DIRECTIONS FOR THIS TASK:
From the first line of the entries below through the line holding "left wrist: (290, 184, -11)", write out every line exactly, please, and leave out the pictures.

(SOURCE RECORDS Opens)

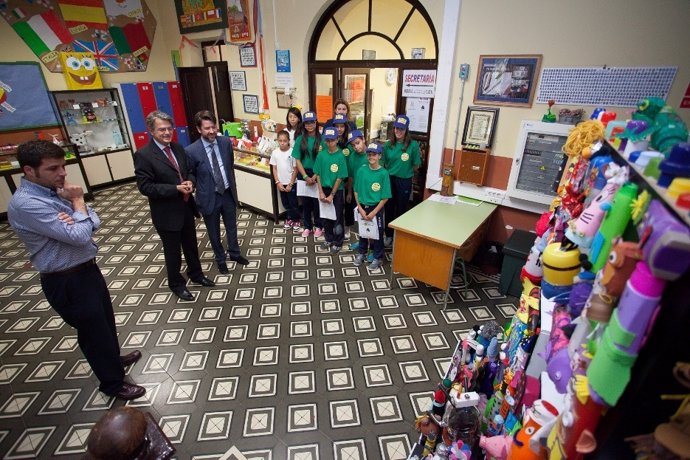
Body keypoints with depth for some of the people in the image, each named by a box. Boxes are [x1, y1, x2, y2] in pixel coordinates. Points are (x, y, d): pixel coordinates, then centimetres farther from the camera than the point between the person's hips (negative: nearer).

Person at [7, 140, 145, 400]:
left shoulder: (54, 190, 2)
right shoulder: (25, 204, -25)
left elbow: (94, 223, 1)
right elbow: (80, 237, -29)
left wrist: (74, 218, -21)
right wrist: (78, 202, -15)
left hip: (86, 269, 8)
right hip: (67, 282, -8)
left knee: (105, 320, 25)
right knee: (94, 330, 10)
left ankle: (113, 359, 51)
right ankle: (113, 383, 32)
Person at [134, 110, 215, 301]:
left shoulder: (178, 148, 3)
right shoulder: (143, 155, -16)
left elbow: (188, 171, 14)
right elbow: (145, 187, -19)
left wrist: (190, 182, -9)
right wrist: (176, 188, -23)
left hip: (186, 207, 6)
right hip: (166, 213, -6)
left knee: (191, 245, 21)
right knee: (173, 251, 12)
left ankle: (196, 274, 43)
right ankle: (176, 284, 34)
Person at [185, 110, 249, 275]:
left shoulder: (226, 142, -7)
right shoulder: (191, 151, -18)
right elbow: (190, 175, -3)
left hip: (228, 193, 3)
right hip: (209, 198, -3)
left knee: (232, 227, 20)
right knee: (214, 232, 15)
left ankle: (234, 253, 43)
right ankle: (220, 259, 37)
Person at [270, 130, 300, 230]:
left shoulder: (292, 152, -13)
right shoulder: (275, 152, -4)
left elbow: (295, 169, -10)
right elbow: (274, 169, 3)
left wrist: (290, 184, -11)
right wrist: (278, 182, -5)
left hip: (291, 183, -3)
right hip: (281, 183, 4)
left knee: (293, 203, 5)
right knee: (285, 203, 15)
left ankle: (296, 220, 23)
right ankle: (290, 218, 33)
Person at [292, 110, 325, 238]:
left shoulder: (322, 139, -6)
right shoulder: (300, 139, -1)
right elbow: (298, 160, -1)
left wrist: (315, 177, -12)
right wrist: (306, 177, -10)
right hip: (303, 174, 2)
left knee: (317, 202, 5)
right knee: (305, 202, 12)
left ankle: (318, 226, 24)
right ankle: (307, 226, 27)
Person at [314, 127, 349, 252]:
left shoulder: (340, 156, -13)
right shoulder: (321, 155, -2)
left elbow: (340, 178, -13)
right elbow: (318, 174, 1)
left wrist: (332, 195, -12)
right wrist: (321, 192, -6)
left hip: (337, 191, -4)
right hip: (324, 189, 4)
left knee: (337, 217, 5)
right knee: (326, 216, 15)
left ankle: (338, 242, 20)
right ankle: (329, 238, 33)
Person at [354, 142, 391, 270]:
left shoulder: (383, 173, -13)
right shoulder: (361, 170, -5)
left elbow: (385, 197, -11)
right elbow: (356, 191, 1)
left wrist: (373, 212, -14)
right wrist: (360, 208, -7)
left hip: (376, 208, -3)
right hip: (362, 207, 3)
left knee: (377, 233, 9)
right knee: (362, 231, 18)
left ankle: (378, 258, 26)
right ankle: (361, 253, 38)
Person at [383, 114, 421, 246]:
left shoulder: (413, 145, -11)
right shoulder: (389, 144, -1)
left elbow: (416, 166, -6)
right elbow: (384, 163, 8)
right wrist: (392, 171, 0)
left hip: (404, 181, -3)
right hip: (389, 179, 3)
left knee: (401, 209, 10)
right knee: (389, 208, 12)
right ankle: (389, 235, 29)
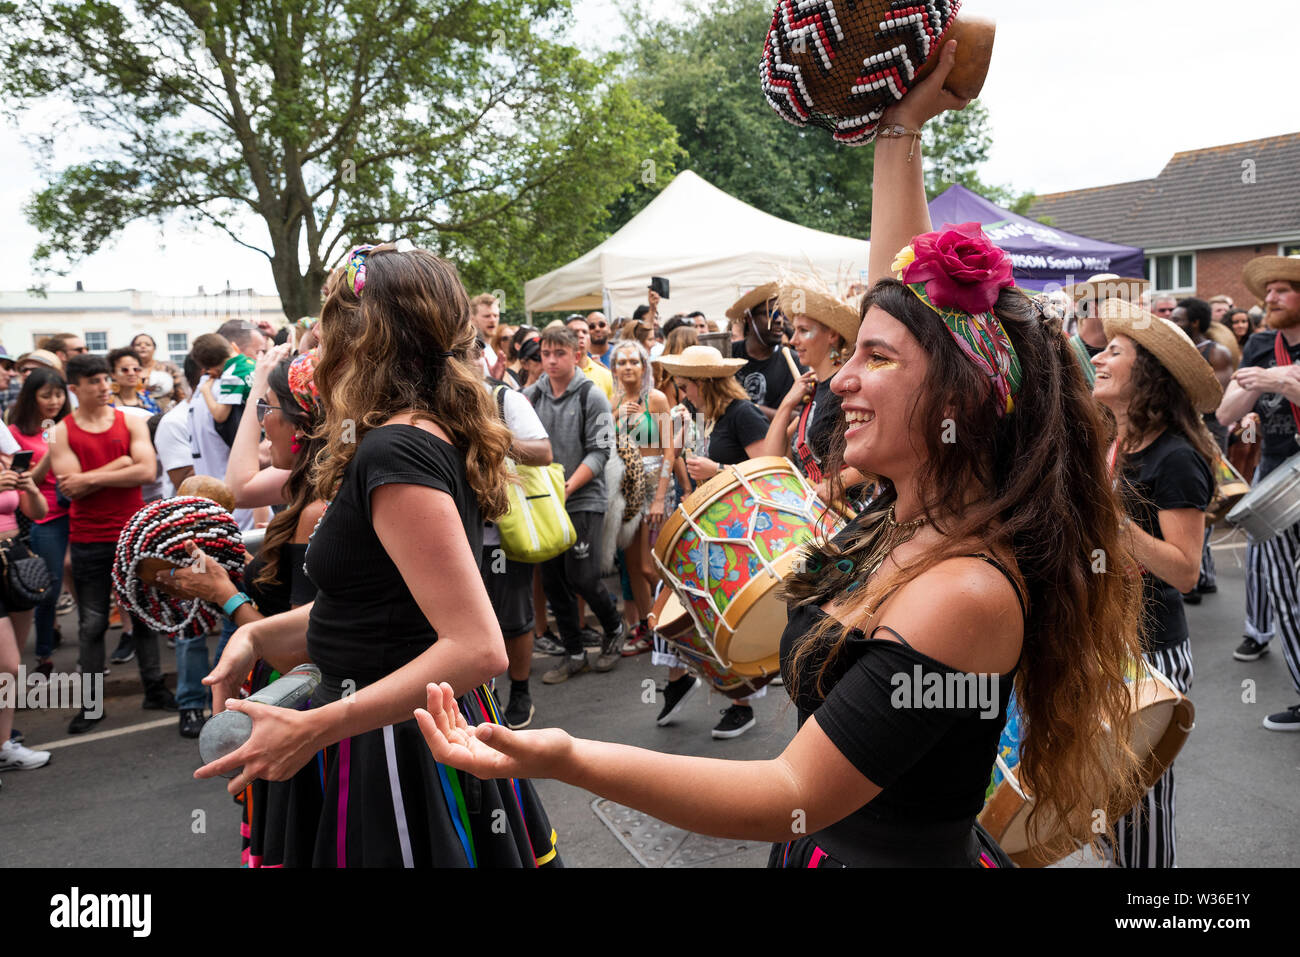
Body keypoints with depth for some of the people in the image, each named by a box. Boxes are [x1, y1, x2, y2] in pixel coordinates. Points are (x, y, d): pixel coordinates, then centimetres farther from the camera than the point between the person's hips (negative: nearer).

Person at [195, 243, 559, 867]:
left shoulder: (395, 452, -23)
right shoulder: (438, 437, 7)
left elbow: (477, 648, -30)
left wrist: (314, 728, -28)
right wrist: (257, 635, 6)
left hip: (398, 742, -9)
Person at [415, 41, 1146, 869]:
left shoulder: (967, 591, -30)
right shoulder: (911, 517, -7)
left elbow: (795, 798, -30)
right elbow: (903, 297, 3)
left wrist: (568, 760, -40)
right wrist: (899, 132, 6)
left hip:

(SOURCE RECORDS Closes)

EXPECTED ANSWER:
Body keypoints with depth for some of the people in the image, each named by a box. Boxes are [x1, y1, x2, y2] in pixel coordinates. Points are (x, y, d): pixel coordinates, then centimetres farther from the camera than the point between the person's hips (negative: nearer).

Person at [7, 140, 145, 400]:
left shoulder: (54, 190, 2)
right shoulder: (25, 204, -25)
left elbow: (94, 223, 1)
right elbow: (80, 237, -29)
left wrist: (74, 218, -21)
right wrist: (78, 202, -15)
left hip: (86, 269, 8)
right hip: (67, 282, -8)
left knee: (105, 320, 25)
right knee: (94, 330, 10)
left ankle: (113, 359, 51)
right ankle: (113, 383, 32)
Person at [134, 110, 215, 301]:
left shoulder: (178, 148, 3)
right shoulder: (143, 155, -16)
left elbow: (188, 171, 14)
right elbow: (145, 187, -19)
left wrist: (190, 182, -9)
right wrist: (176, 188, -23)
left hip: (186, 207, 6)
right hip: (166, 213, -6)
left knee: (191, 245, 21)
right knee: (173, 251, 12)
left ankle: (196, 274, 43)
right ankle: (176, 284, 34)
Person at [185, 110, 249, 275]:
left shoulder: (226, 142, -7)
right shoulder: (191, 151, -18)
right elbow: (190, 175, -3)
left hip: (228, 193, 3)
right hip: (209, 198, -3)
left knee: (232, 227, 20)
right knee: (214, 232, 15)
left ankle: (234, 253, 43)
right ankle: (220, 259, 37)
Person at [270, 130, 300, 230]:
left shoulder: (292, 152, -13)
right shoulder: (275, 152, -4)
left elbow: (295, 169, -10)
right elbow: (274, 169, 3)
left wrist: (290, 184, -11)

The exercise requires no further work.